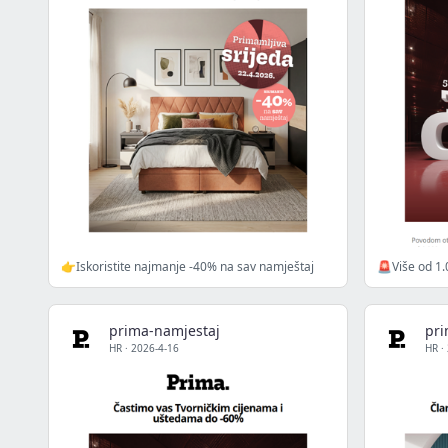
👉Iskoristite najmanje -40% na sav namještaj
🚨Više od 1.0
prima-namjestaj
pri
HR
·
2026-4-16
HR
·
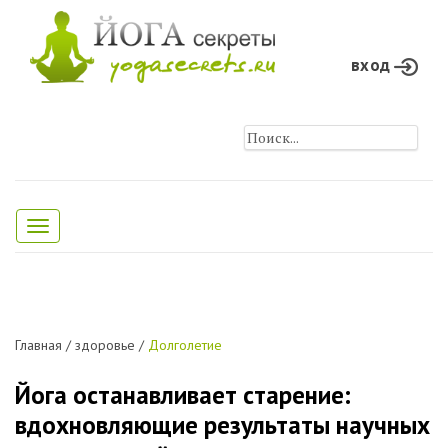
вход
Toggle
navigation
Главная
/
здоровье
/
Долголетие
Йога останавливает старение:
вдохновляющие результаты научных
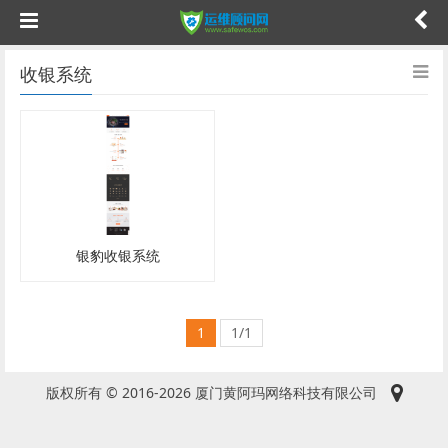
收银系统
银豹收银系统
1
1/1
版权所有 © 2016-2026 厦门黄阿玛网络科技有限公司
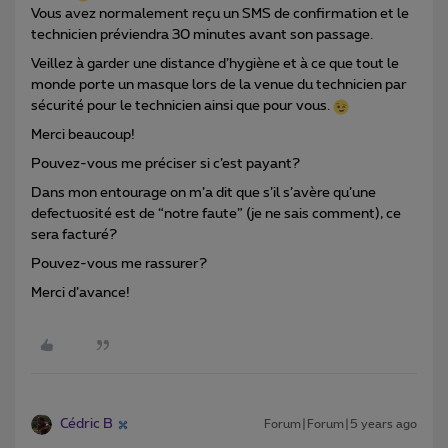
Vous avez normalement reçu un SMS de confirmation et le
technicien préviendra 30 minutes avant son passage.
Veillez à garder une distance d’hygiène et à ce que tout le
monde porte un masque lors de la venue du technicien par
sécurité pour le technicien ainsi que pour vous.
Merci beaucoup!
Pouvez-vous me préciser si c’est payant?
Dans mon entourage on m’a dit que s’il s’avère qu’une
defectuosité est de “notre faute” (je ne sais comment), ce
sera facturé?
Pouvez-vous me rassurer?
Merci d’avance!
Cédric B
Forum|Forum|5 years ago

▸ **Written task**
Identify each line in the records above containing the word "Pouvez"; copy those lines.

▸ **Written solution**
Pouvez-vous me préciser si c’est payant?
Pouvez-vous me rassurer?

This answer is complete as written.